Touren in Österreich

Großglockner (3798m), Stüdlgrat

19.-21.07.2016

Auf den Höchsten Österreichs

Bereits nach der ersten Woche unserer einmonatigen Alpentour war klar: Antje kann Glockner.

Und weil sie den Konditionstest am Triglav und die Schwindelfreiheitsprüfung an der Großen Zinne locker weggesteckt hatte, konnte die Messlatte sogar noch etwas höher gehängt werden. Normalwege auf begehrte Gipfel haben bekanntlich die negative Eigenschaft, zur Hauptsaison völlig überlaufen zu sein. Auf den Großglockner trifft dies besonders zu. Ganze Kolonnen an Alpinisten und solche, die am gleichen Tag erst gelernt haben, wie man sich Steigeisen anzieht, schieben sich bei gutem Wetter den einfachsten Anstieg hoch. Spätestens beim ausgesetzten Balanceakt vom Kleinen auf den Großen Glocknergipfel mit den abschließenden Kletterpassagen stellen viele Aspiranten fest, dass auch Normalwege kein Spaziergang sind. Die Folge sind Megastaus – fast so schlimm wie auf dem Everest kürzlich..

Darauf kann man ja keine Lust haben! Die riesige Gipfelpyramide des Glockners ist nach allen Seiten hin wild und abweisend und dennoch gibt es eine moderate Alternative, um dem Getümmel zumindest im Aufstieg zu entkommen: Der Stüdlgrat

rot: Stüdlgrat, gelb: Abstieg (Normalweg)

Von Sexten fahren wir nach Kals und parken oben im Ködnitztal auf dem riesigen Parkplatz. Von hier aus kann man schon wunderbar erkennen, was einen am folgenden Tag erwartet: Die Überschreitung von links (Stüdlgrat) nach rechts (Normalweg). Winterlich schaut sie aus – die Pyramide. Offenbar hat es doch mehr reingeschneit, als erhofft. Ob der Grat bei den Verhältnissen überhaupt in Frage kommt?

Wir latschen erst einmal gemütlich zur Stüdlhütte hoch und checken ein.

Zwei Betten im Lager können wir noch ergattern. Gleich danach versuchen wir, an aktuelle Infos zum Grat zu kommen. Unsere Einschätzung bestätigt sich. Der Hüttenwirt spricht sogar von erschwerten Bedingungen aufgrund des Kälteeinbruchs. Aber wir sind gerüstet und entscheiden uns, das Vorhaben der Überschreitung umzusetzen.

In Wahrheit liegt die Crux der gesamten Tour nämlich ganz woanders – und zwar im Speiseplan des Abendessens auf der Stüdlhütte. Wer es schafft, alle Gänge in sich rein zu stopfen, inklusive magenversiegelnder Käseplatte, ohne zu platzen – der hat den Gipfel schon sicher!

Ich bin ja ein guter (Fr)Esser, aber nach dem üppigen Salatbuffet, der Suppe und dem ersten Hauptgang liegt mein Kessel schon halb auf der Tischkante. Danach gibt’s Lasagne, Nachtisch und eine riesige Käseplatte die kein Mensch mehr auch nur anschauen kann, ohne sich dabei anstrengen zu müssen, alles drin zu behalten.

▶ **Aufgaben lösen**:
A. Gib für jede der drei Aussagen an, ob sie mit dem Tourenbericht oben übereinstimmt, und belege dein Ja oder Nein mit den entscheidenden Worten daraus: (i) Auf der Stüdlhütte waren im Lager noch zwei Betten frei. (ii) Das Auto wird in Sexten geparkt. (iii) Nach dem ersten Hauptgang kam auf der Stüdlhütte noch Lasagne auf den Tisch.
B. Schreib aus dem Tourenbericht den Abschnitt ab, der mit den Worten "Ich bin ja ein" beginnt und mit "drin zu behalten." endet.

▶ **Gegebene Daten**:
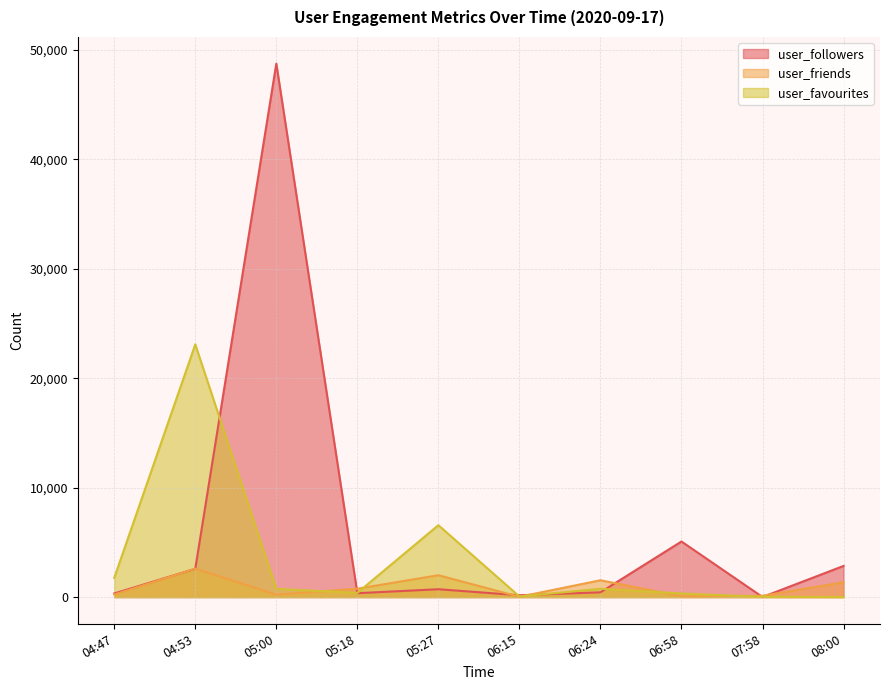

List the labels in order of user_friends value, largest first.

04:53, 05:27, 06:24, 08:00, 05:18, 04:47, 05:00, 07:58, 06:58, 06:15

▶ **Die Antworten**:
A.
(i) Ja: „Zwei Betten im Lager können wir noch ergattern.“
(ii) Nein: „Von Sexten fahren wir nach Kals und parken oben im Ködnitztal auf dem riesigen Parkplatz.“
(iii) Ja: „nach dem üppigen Salatbuffet, der Suppe und dem ersten Hauptgang liegt mein Kessel schon halb auf der Tischkante. Danach gibt’s Lasagne“

B.
Ich bin ja ein guter (Fr)Esser, aber nach dem üppigen Salatbuffet, der Suppe und dem ersten Hauptgang liegt mein Kessel schon halb auf der Tischkante. Danach gibt’s Lasagne, Nachtisch und eine riesige Käseplatte die kein Mensch mehr auch nur anschauen kann, ohne sich dabei anstrengen zu müssen, alles drin zu behalten.